(INSTRUCTIONS FOR THE TASK): Update the listing from the line containing "Firmung und Firmreise Assisi 2018" down through the line containing "Khoa học Xã hôi, Viện" by replacing "Firmreise" with "Jugendreise" and changing nothing else. Leave the pictures out of your answer.

=== Begin Enclosure ===

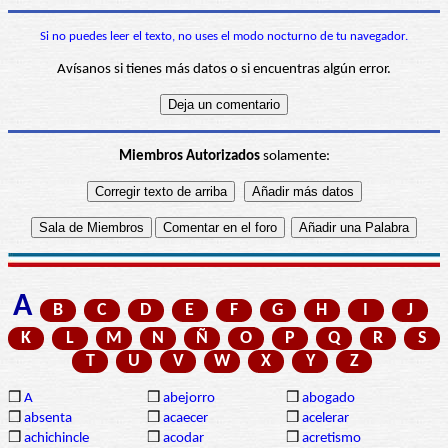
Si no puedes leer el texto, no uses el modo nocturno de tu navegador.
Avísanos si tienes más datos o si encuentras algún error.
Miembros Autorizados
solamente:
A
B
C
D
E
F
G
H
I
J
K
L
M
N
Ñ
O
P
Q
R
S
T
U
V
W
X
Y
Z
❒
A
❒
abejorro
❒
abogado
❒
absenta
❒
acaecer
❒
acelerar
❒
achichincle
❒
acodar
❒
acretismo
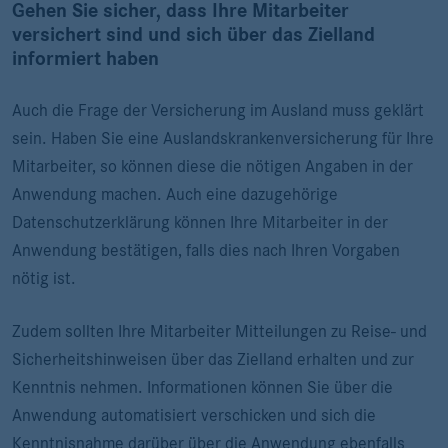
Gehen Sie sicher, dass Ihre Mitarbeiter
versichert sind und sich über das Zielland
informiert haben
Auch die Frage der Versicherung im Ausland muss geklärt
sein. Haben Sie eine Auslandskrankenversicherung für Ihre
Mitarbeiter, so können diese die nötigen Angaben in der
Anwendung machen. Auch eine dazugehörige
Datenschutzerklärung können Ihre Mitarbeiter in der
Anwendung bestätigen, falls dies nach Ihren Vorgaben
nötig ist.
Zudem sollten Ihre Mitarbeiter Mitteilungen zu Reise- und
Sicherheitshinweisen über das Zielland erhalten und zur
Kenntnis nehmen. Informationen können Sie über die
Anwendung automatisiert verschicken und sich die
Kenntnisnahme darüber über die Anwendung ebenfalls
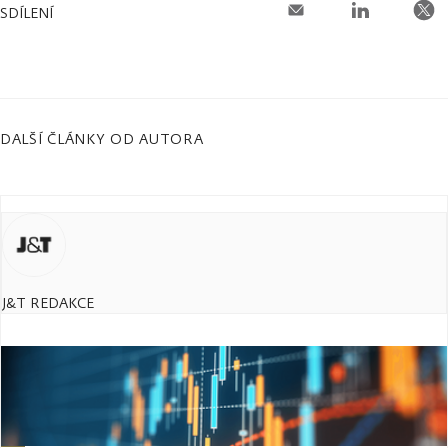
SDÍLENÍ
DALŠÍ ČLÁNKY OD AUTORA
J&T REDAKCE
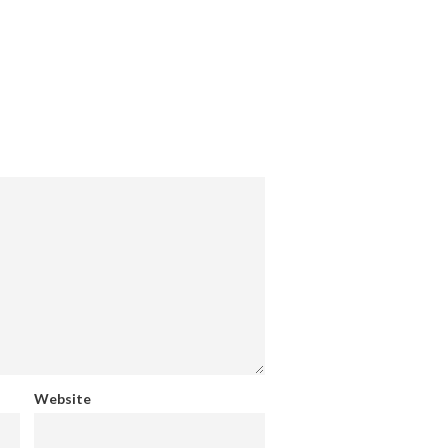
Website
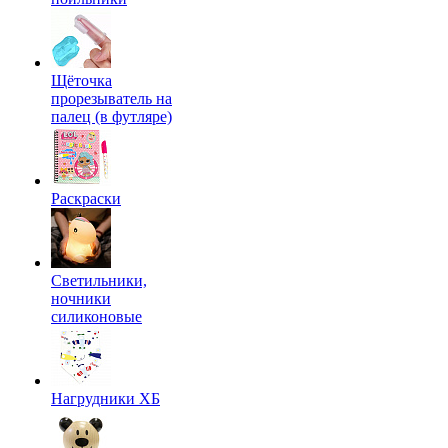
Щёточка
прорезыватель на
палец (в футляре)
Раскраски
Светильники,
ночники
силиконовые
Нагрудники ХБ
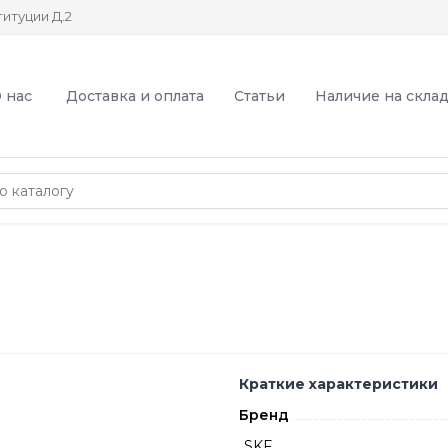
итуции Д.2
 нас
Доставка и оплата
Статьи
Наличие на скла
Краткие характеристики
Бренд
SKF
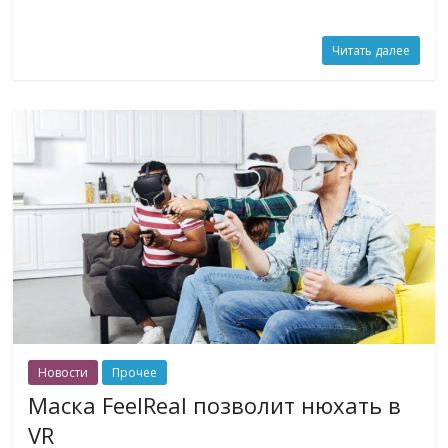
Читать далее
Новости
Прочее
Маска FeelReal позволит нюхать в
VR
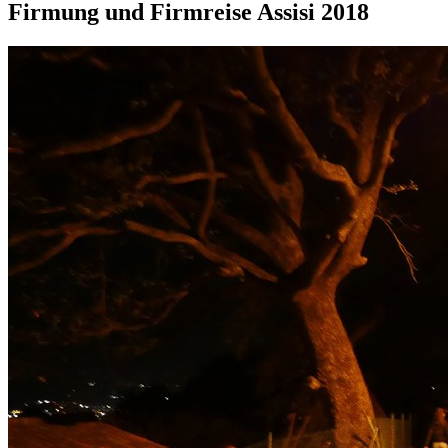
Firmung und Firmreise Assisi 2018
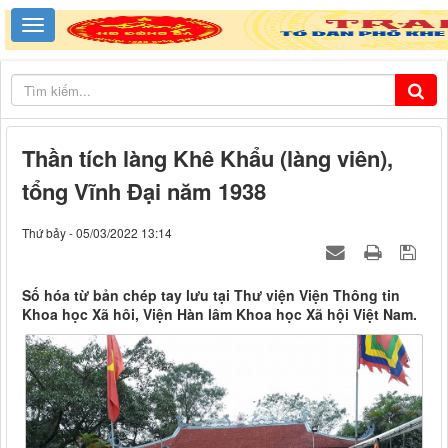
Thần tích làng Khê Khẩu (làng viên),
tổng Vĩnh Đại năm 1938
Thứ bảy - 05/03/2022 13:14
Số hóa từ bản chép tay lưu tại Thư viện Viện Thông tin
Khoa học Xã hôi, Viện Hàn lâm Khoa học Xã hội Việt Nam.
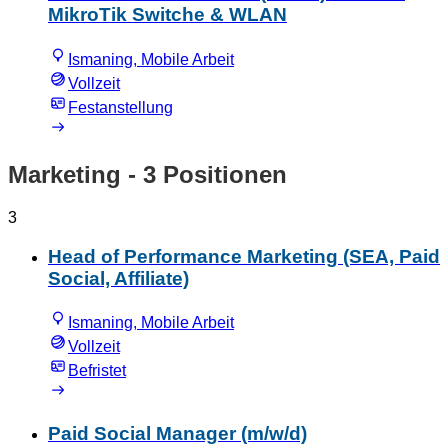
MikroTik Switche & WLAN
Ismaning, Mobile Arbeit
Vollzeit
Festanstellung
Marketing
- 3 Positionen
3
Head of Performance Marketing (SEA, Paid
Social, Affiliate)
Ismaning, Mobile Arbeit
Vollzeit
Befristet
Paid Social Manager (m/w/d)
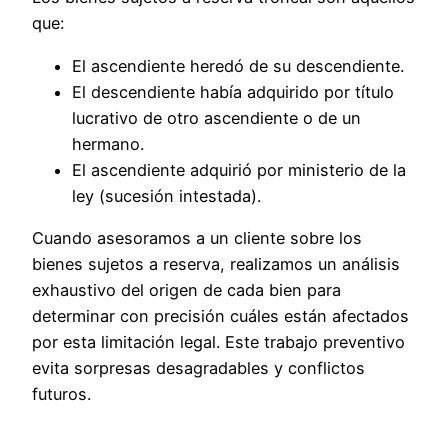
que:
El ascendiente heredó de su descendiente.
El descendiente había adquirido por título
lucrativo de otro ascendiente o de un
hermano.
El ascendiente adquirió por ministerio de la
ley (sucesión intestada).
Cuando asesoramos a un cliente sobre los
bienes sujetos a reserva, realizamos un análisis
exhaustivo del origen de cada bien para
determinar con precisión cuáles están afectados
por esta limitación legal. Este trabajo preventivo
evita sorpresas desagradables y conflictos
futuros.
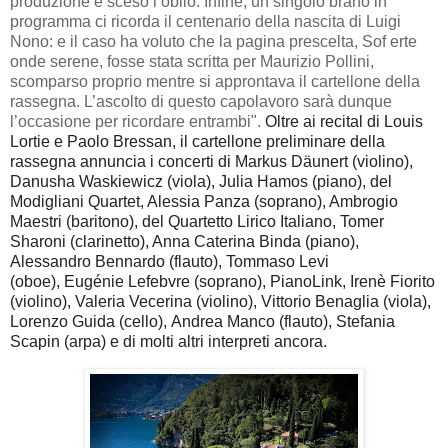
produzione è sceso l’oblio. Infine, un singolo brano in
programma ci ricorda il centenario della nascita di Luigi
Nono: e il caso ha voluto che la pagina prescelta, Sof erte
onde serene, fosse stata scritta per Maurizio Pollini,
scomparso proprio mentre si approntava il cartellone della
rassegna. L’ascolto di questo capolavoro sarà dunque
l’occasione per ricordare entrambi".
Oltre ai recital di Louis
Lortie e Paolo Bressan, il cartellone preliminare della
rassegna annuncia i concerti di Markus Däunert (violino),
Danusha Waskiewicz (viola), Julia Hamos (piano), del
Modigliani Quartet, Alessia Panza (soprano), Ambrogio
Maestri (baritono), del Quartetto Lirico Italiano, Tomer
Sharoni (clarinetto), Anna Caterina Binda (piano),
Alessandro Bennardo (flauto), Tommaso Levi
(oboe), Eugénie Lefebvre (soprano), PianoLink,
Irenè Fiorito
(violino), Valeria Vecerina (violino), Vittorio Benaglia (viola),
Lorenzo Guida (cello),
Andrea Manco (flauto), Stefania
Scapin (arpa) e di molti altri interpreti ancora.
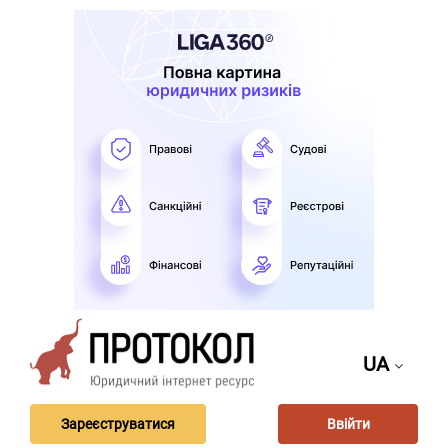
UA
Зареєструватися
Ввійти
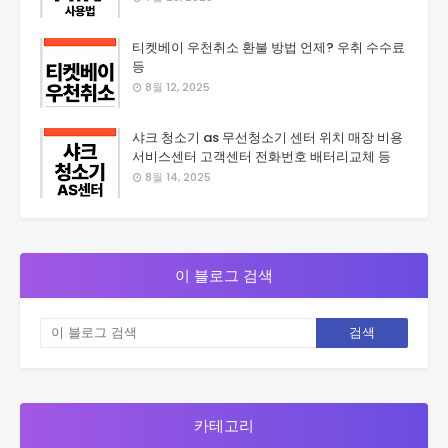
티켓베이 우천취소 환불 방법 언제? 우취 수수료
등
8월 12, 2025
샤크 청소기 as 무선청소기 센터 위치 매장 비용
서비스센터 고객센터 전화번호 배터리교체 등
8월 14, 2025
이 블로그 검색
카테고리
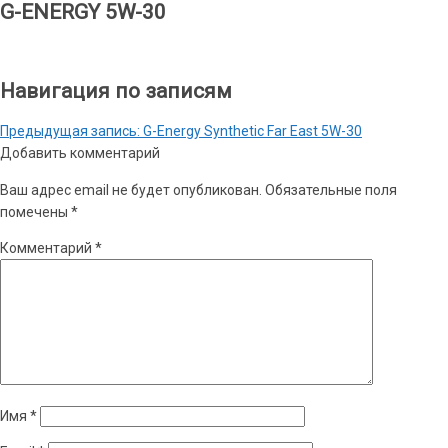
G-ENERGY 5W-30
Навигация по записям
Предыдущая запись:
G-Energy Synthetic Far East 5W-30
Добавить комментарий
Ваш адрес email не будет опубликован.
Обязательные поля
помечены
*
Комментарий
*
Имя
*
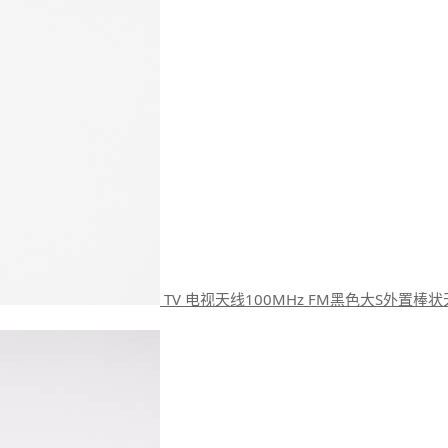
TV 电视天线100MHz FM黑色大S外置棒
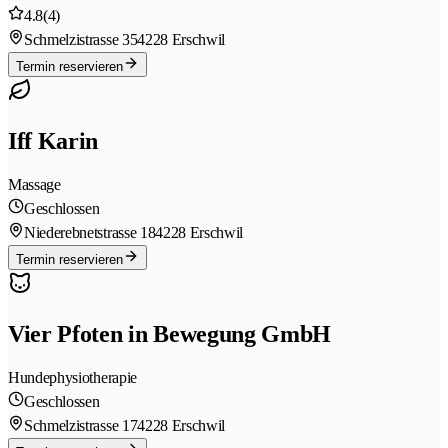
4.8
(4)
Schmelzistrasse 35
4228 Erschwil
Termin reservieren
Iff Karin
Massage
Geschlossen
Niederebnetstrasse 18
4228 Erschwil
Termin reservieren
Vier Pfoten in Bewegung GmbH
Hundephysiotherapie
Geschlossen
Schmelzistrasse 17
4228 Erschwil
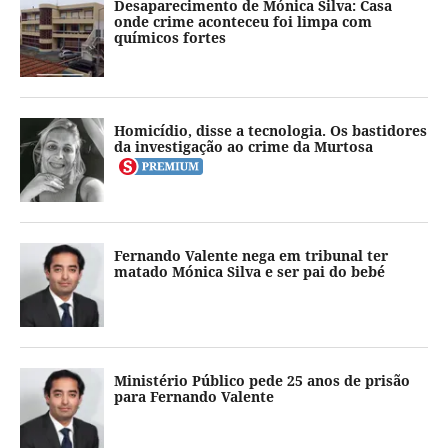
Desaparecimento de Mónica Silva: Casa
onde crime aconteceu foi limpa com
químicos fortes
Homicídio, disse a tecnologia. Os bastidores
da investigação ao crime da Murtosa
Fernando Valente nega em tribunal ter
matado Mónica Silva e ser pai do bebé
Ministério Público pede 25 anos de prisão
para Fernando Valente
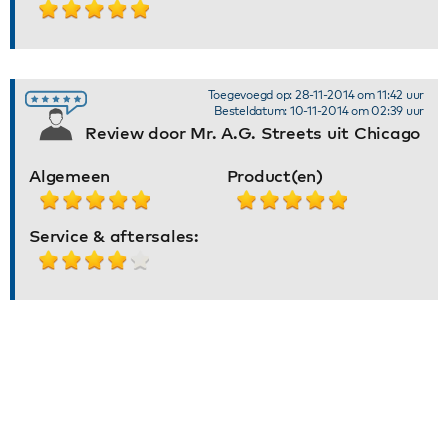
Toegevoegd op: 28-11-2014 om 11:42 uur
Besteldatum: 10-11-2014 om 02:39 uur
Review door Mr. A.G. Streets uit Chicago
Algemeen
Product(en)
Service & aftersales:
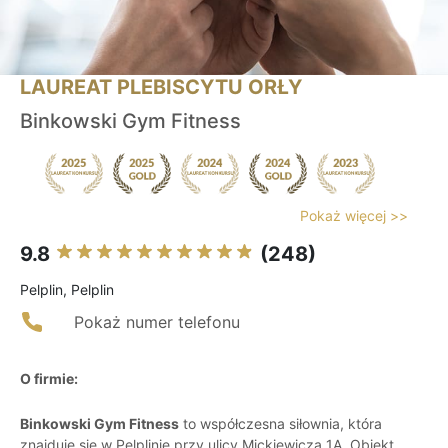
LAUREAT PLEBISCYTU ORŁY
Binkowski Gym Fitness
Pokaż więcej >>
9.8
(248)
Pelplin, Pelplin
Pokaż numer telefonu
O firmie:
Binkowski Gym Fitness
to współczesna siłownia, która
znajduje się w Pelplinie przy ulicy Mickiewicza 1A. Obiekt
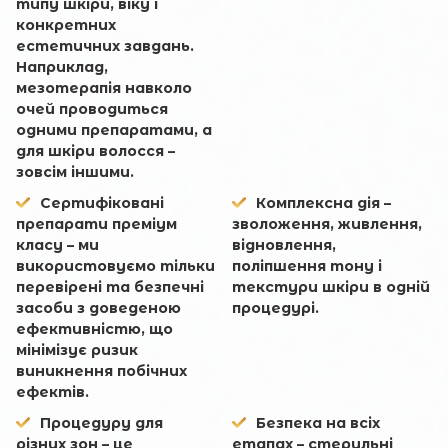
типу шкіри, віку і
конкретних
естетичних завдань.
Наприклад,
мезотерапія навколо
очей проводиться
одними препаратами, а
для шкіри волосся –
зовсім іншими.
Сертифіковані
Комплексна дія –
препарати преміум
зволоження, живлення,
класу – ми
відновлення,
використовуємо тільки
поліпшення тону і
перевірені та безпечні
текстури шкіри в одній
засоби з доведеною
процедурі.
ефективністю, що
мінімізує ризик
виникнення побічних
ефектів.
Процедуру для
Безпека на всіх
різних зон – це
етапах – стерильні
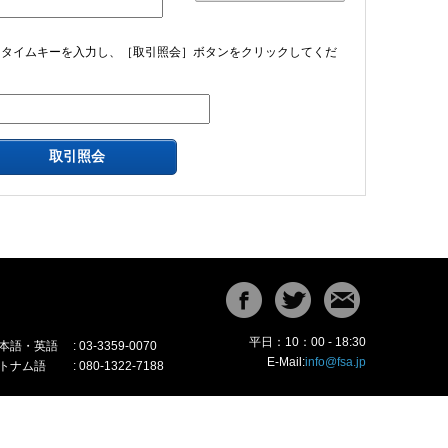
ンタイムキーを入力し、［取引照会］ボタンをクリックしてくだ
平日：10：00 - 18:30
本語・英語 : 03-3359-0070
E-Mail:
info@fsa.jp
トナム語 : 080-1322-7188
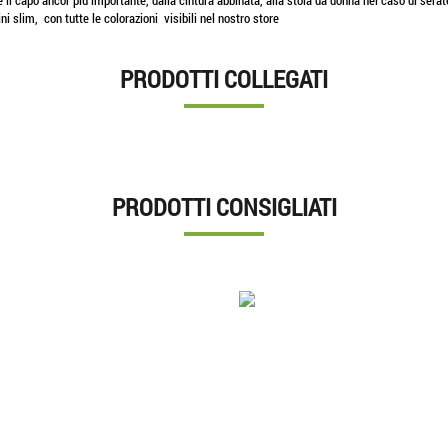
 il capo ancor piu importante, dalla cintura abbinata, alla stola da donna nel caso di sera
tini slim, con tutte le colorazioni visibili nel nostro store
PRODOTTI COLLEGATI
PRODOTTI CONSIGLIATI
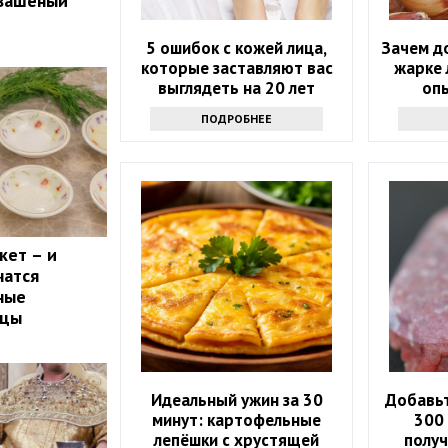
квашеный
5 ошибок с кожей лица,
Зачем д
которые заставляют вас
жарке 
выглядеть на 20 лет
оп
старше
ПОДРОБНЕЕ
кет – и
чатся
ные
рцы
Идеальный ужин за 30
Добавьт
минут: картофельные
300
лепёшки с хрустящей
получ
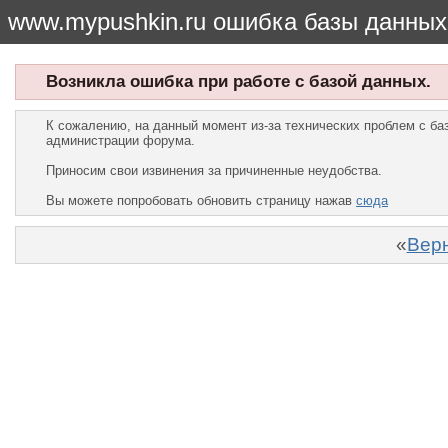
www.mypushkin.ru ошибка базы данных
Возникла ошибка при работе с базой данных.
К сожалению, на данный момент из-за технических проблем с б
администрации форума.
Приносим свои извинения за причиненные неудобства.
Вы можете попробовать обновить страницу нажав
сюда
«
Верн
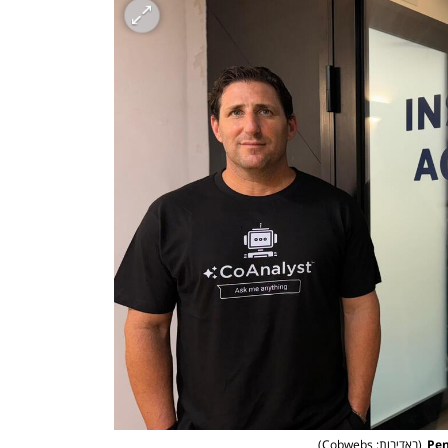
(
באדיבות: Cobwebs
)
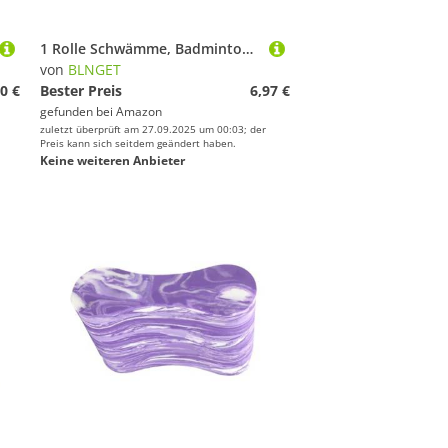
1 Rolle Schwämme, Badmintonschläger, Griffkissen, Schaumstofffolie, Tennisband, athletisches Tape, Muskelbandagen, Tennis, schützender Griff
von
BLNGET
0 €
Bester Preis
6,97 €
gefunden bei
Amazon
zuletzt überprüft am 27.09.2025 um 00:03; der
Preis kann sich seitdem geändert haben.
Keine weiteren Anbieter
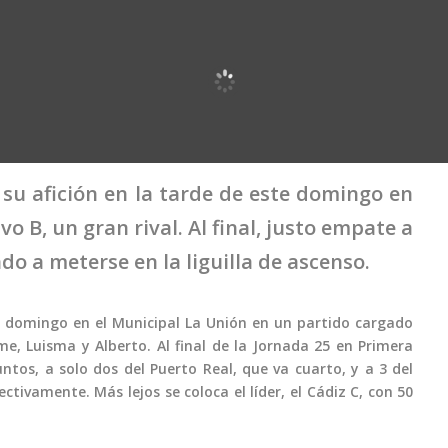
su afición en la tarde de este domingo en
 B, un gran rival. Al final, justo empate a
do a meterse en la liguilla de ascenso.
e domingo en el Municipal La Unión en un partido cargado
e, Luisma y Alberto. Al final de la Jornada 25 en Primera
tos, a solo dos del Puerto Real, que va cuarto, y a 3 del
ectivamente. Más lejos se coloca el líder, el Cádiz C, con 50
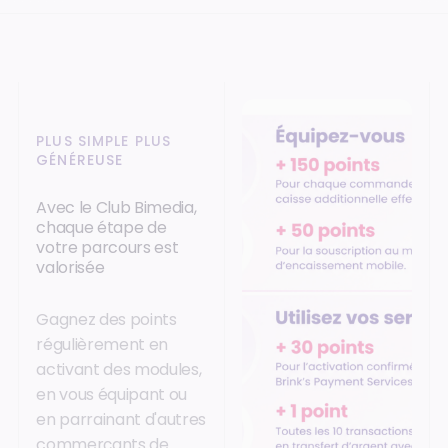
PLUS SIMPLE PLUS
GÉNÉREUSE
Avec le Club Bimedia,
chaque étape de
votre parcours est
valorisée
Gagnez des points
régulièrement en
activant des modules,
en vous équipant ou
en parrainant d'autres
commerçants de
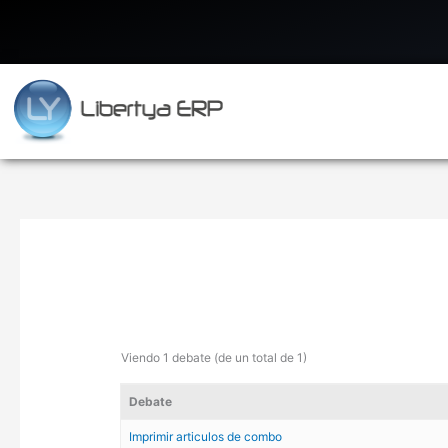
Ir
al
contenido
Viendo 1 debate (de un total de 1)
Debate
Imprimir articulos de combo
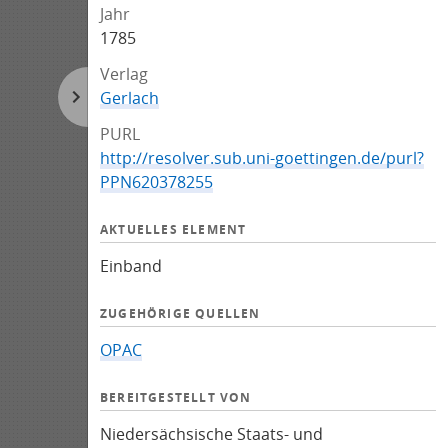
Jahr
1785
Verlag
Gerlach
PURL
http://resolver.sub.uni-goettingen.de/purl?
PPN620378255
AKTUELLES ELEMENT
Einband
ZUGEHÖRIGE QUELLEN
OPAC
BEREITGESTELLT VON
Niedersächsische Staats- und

=== End Enclosure ===

(RESULT OF THIS EXERCISE):
Firmung und Jugendreise Assisi 2018
Thần tích làng Khê Khẩu (làng viên),
tổng Vĩnh Đại năm 1938
Thứ bảy - 05/03/2022 13:14
Số hóa từ bản chép tay lưu tại Thư viện Viện Thông tin
Khoa học Xã hôi, Viện Hàn lâm Khoa học Xã hội Việt Nam.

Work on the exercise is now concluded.